I think there are four basic causes.

One is that more and more parents themselves did not receive optimal care and so have no physical memory of it or intuitions for it. When you have to grow up on your own, you learn to NOT get pleasure from caring for others even though we are evolutionarily prepared to get great pleasure from caring for children. Animal studies show that poor parenting snowballs across generations, especially if natural childbirth is disrupted (which is done routinely in US healthcare).

Two, US popular culture encourages self-centeredness among everyone including parents (‘have it your way’, ‘just do it’). When is the last time you heard of the importance of parental self-sacrifice? Today parents are encouraged to shape babies around their lifestyles, like sleeping through the night–which is the last thing you want for a baby’s wellbeing. “You are going to spoil that baby” is said by people who don’t understand child development. They don’t know that babies who are allowed to cry themselves to exhaustion are more likely to turn into aggressive or depressive people.

Three, we have cultural ideologies driving our behavior. Our hunter-gatherer ancestors and cousins did not have an ideology that told them to go against their maternal and paternal instincts, to avoid touching babies and to let them cry. These would have been unthinkable practices and laughable ideas that would have put the group at increased risk for predation because unhappy children make for noisy and uncooperative children.
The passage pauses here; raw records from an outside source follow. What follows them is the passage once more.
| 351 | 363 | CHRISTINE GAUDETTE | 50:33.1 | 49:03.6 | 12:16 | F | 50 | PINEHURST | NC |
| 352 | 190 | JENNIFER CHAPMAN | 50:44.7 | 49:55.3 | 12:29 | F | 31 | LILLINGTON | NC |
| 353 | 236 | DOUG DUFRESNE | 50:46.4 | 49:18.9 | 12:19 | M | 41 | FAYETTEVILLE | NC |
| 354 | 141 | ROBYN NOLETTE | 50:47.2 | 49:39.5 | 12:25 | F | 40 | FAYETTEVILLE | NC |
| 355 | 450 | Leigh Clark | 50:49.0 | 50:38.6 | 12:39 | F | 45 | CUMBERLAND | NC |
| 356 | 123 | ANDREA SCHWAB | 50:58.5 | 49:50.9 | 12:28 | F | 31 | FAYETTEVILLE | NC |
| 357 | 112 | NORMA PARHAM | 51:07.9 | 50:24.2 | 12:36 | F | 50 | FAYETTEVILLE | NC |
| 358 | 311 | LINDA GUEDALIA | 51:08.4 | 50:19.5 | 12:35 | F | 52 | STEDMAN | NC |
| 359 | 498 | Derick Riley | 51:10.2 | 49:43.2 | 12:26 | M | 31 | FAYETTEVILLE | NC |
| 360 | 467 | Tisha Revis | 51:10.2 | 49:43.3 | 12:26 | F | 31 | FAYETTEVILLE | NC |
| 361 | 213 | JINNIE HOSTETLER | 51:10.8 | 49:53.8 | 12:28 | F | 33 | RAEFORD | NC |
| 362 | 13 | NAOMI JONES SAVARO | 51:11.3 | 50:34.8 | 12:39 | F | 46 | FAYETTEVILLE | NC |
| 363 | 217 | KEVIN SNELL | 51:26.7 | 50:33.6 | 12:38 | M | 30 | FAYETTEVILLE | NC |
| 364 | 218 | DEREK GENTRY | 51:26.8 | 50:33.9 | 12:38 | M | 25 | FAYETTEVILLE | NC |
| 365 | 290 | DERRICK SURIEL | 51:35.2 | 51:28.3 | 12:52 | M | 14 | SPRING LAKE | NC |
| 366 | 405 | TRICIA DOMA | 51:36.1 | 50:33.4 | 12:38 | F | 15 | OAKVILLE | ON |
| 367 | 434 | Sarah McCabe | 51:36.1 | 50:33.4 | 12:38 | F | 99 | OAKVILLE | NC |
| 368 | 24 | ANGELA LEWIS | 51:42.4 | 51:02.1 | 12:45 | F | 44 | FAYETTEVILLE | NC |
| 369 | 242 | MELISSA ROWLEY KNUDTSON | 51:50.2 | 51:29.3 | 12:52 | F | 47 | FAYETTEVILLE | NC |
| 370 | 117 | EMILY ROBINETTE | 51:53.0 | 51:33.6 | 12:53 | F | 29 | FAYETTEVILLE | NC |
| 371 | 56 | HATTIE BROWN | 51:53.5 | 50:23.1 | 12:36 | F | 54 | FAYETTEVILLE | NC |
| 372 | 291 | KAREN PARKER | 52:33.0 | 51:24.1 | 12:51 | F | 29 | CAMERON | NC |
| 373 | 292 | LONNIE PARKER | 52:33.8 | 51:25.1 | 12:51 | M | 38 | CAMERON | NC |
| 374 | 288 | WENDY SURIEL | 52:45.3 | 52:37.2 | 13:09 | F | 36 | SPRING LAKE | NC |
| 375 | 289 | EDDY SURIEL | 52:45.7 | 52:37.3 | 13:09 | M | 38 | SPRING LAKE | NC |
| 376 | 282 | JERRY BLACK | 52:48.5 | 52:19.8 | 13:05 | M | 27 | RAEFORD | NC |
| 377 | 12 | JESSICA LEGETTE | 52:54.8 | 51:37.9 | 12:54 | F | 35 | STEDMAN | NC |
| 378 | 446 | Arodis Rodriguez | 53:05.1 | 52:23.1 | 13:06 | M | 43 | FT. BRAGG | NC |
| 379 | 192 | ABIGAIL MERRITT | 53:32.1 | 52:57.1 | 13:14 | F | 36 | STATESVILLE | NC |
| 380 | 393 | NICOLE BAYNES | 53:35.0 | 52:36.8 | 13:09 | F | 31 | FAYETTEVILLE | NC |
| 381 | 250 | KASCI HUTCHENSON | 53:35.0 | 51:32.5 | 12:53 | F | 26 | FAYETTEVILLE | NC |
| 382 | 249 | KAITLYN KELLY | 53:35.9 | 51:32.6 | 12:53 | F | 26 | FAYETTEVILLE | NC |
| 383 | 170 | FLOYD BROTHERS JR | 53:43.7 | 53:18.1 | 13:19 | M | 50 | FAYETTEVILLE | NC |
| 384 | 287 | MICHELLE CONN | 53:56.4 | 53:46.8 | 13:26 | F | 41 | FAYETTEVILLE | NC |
Four, we systematically overburden parents and families. Children need happy and unstressed caregivers. But parents are expected to care for children on their own while holding multiple jobs. Our hunter-gatherer ancestors did not have ongoing distractions from the social life that grabbed attention and established habits of detachment and flightiness from children’s needs (e.g., electronic media, driving). We think that this is acceptable, again, because ‘children are resilient.’

So are people in the USA resilient or are they thriving? Very few of us got our basic mammalian needs met when we were young, according to evolved principles of parenting. See here. So overall we are not thriving.
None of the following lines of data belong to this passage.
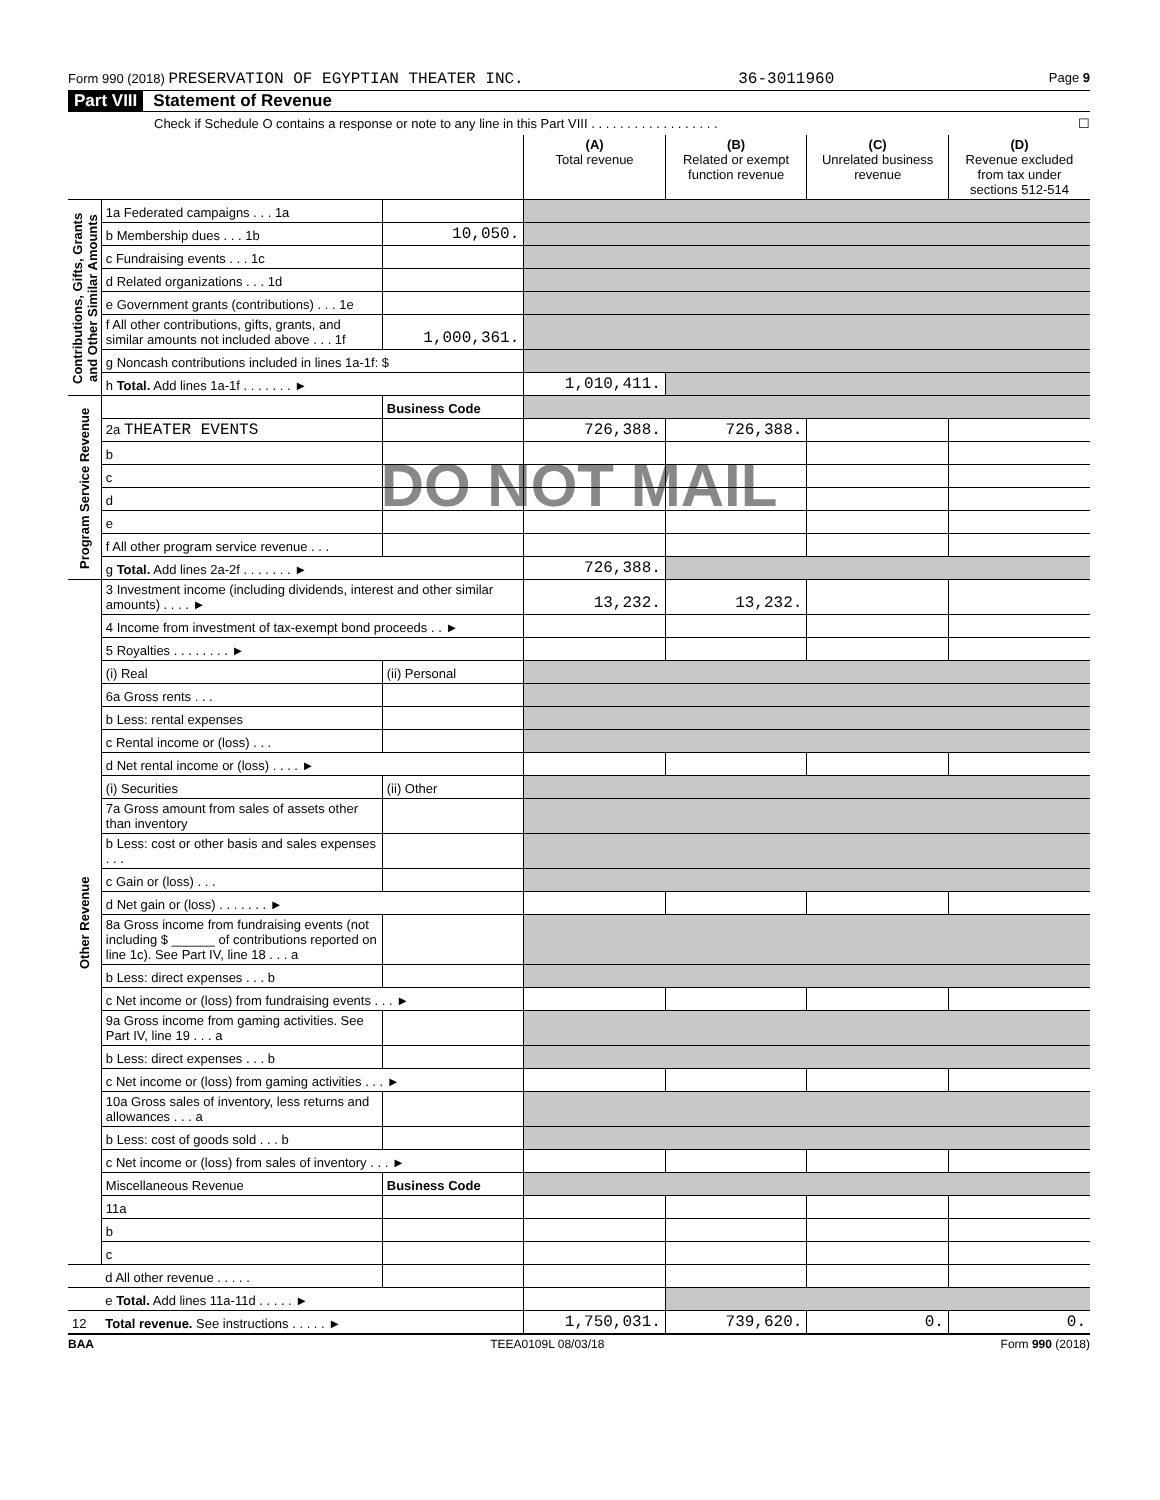Form 990 (2018) PRESERVATION OF EGYPTIAN THEATER INC. 36-3011960 Page 9
Part VIII Statement of Revenue
Check if Schedule O contains a response or note to any line in this Part VIII . . . . . . . . . . . . . . . . . . ☐
| | | | (A) Total revenue | (B) Related or exempt function revenue | (C) Unrelated business revenue | (D) Revenue excluded from tax under sections 512-514 |
| Contributions, Gifts, Grants and Other Similar Amounts | 1a Federated campaigns . . . 1a | | | | | |
| | b Membership dues . . . 1b | 10,050. | | | | |
| | c Fundraising events . . . 1c | | | | | |
| | d Related organizations . . . 1d | | | | | |
| | e Government grants (contributions) . . . 1e | | | | | |
| | f All other contributions, gifts, grants, and similar amounts not included above . . . 1f | 1,000,361. | | | | |
| | g Noncash contributions included in lines 1a-1f: $ | | | | | |
| | h Total. Add lines 1a-1f . . . . . . . ► | | 1,010,411. | | | |
| Program Service Revenue | | Business Code | | | | |
| | 2a THEATER EVENTS | | 726,388. | 726,388. | | |
| | b | | | | | |
| | c | | | | | |
| | d | | | | | |
| | e | | | | | |
| | f All other program service revenue . . . | | | | | |
| | g Total. Add lines 2a-2f . . . . . . . ► | | 726,388. | | | |
| Other Revenue | 3 Investment income (including dividends, interest and other similar amounts) . . . . ► | | 13,232. | 13,232. | | |
| | 4 Income from investment of tax-exempt bond proceeds . . ► | | | | | |
| | 5 Royalties . . . . . . . . ► | | | | | |
| | (i) Real | (ii) Personal | | | | |
| | 6a Gross rents . . . | | | | | |
| | b Less: rental expenses | | | | | |
| | c Rental income or (loss) . . . | | | | | |
| | d Net rental income or (loss) . . . . ► | | | | | |
| | (i) Securities | (ii) Other | | | | |
| | 7a Gross amount from sales of assets other than inventory | | | | | |
| | b Less: cost or other basis and sales expenses . . . | | | | | |
| | c Gain or (loss) . . . | | | | | |
| | d Net gain or (loss) . . . . . . . ► | | | | | |
| | 8a Gross income from fundraising events (not including $ ______ of contributions reported on line 1c). See Part IV, line 18 . . . a | | | | | |
| | b Less: direct expenses . . . b | | | | | |
| | c Net income or (loss) from fundraising events . . . ► | | | | | |
| | 9a Gross income from gaming activities. See Part IV, line 19 . . . a | | | | | |
| | b Less: direct expenses . . . b | | | | | |
| | c Net income or (loss) from gaming activities . . . ► | | | | | |
| | 10a Gross sales of inventory, less returns and allowances . . . a | | | | | |
| | b Less: cost of goods sold . . . b | | | | | |
| | c Net income or (loss) from sales of inventory . . . ► | | | | | |
| | Miscellaneous Revenue | Business Code | | | | |
| | 11a | | | | | |
| | b | | | | | |
| | c | | | | | |
| | d All other revenue . . . . . | | | | | |
| | e Total. Add lines 11a-11d . . . . . ► | | | | | |
| 12 | Total revenue. See instructions . . . . . ► | | 1,750,031. | 739,620. | 0. | 0. |
BAA TEEA0109L 08/03/18 Form 990 (2018)
DO NOT MAIL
Are we resilient across the nation? If you think of health outcomes, then “resiliency” drops precipitously. As research methods improve on gauging health effects of life experiences, we’re finding out that there are longterm effects of undercare on children. Just take a look at the ACE study (Adverse Childhood Experiences) which estimates that 2/3 of American adults had adverse experiences as children that are negatively affecting their health and wellbeing. The effects of abuse, neglect and trauma on physical and mental health are longterm, even with interventions.

The USA has epidemics of anxiety and depression, obesity, heart disease and diabetes. The rates of these things cover up to 2/3 of adults but it is unclear who has none of these types of problems. I would guess at 1/3 or less. Thus, as a nation we are not resilient either.

So let’s stop aiming for resilient children, which is just an excuse for minimal care, and start thinking about thriving children. To thrive, children’s needs must be met. In early life that means constant touch, no distress, breastfeeding as long as possible, multiple responsive adult caregivers, free play in nature, not to mention laughing and joyful social relations. Early life wires the brain and body for lifetime functioning. So if you want your children to flourish now and later, start with the above-named ancestral practices.

Those who put their children first and feel good about it are going to have to help the rest of us who get annoyed by the idea.